1. Beck Horne brings attention to the SRO project in support of The Isaacson Society Internationale in a federal court (FEC) case against John Wayne Zidar. FEC or no FEC, libertarians should be careful about supporting fraudulent investment schemes. This is nothing compared with Enron, but promises of exorbitant returns on investments that aren't investments and a secret contract which threatens a million-dollar penalty for withdrawal or disclosure needs some serious scrutiny.
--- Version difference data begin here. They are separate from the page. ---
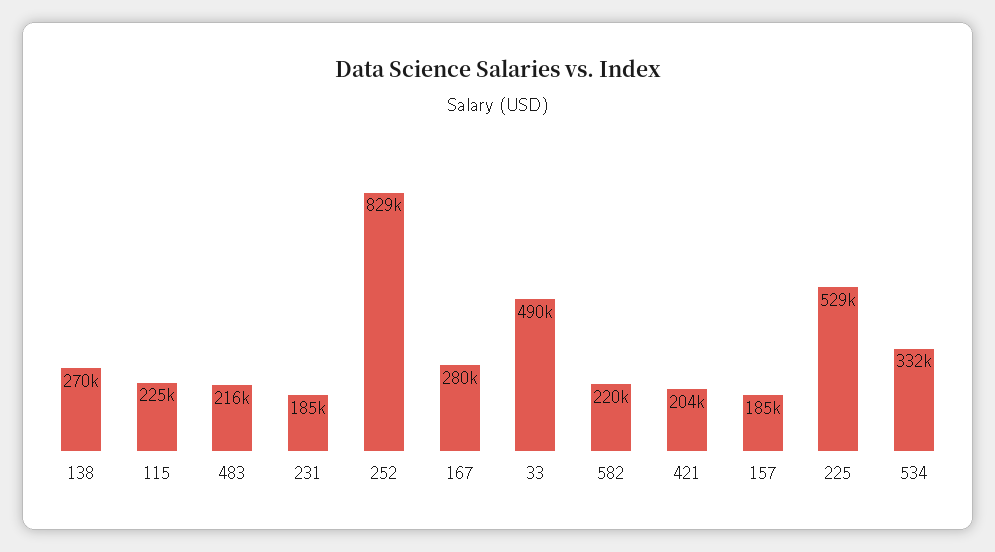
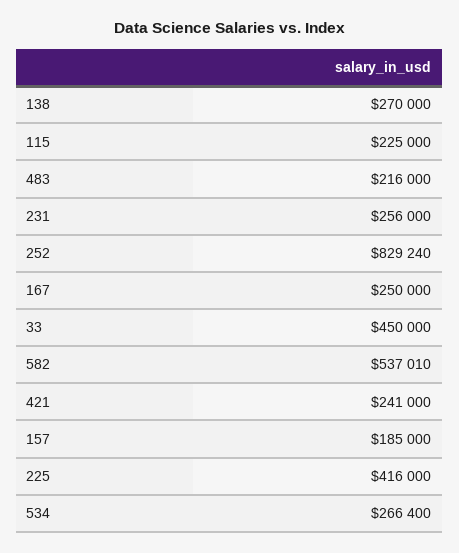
  {
    "138": 270000,
    "115": 225000,
    "483": 216000,
-   "231": 185000,
+   "231": 256000,
    "252": 829240,
-   "167": 280000,
+   "167": 250000,
-   "33": 490000,
+   "33": 450000,
-   "582": 220000,
+   "582": 537010,
-   "421": 204000,
+   "421": 241000,
    "157": 185000,
-   "225": 529000,
+   "225": 416000,
-   "534": 332000
+   "534": 266400
  }

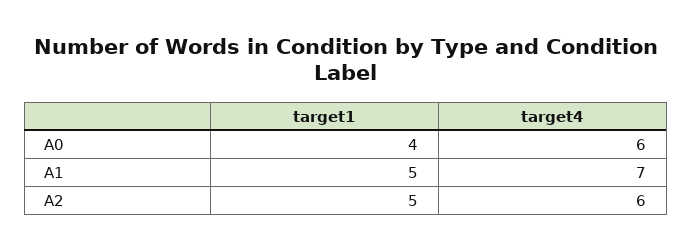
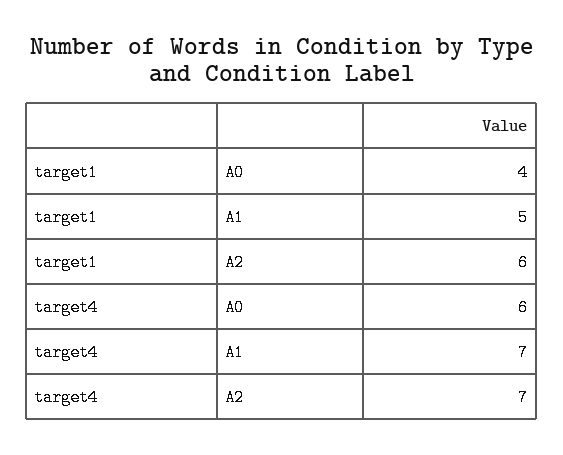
  {
    "target1": {
      "A0": 4,
      "A1": 5,
-     "A2": 5
+     "A2": 6
    },
    "target4": {
      "A0": 6,
      "A1": 7,
-     "A2": 6
+     "A2": 7
    }
  }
Before libertarians rally around what appears to be a cult Ponzi scheme, they should review the digest: http://library.wsb.com/sectoday/sample/digest.html.

And the indictment against three individuals running three companies who have failed to keep their promises to the court: http://pub17.ezboard.com/fdiligizerfrm4.showMessage?topicID=443.topic

2. Barbara Cunningham makes a point regarding the use of the term "pro-life," insisting that users should oppose the death penalty, rather than limiting it to anti-abortion positions, which she considers "grab[bing] the moral high ground."

Her error is assuming that the label "pro-life" means anything whatever. Literally, a person who claims to be "pro-life" should be opposed to any kind of contraception, opposed to eating any "live" thing, from animal to vegetable. A true "pro-life" person should be starving to death. It's literally a self-contradictory position.

Nor is it anywhere near "the moral high ground." The only pro-human-being position is to be in favor of choice (not necessarily in favor of abortion). On numerous occasions over several years, I've challenged Doris Gordon, founder of "Libertarians for Life" to debate the issue. She has declined on every occasion. I'll renew my challenge to anyone who would like to debate the correct libertarian position on reproductive choice and invite TLE to host the exchange.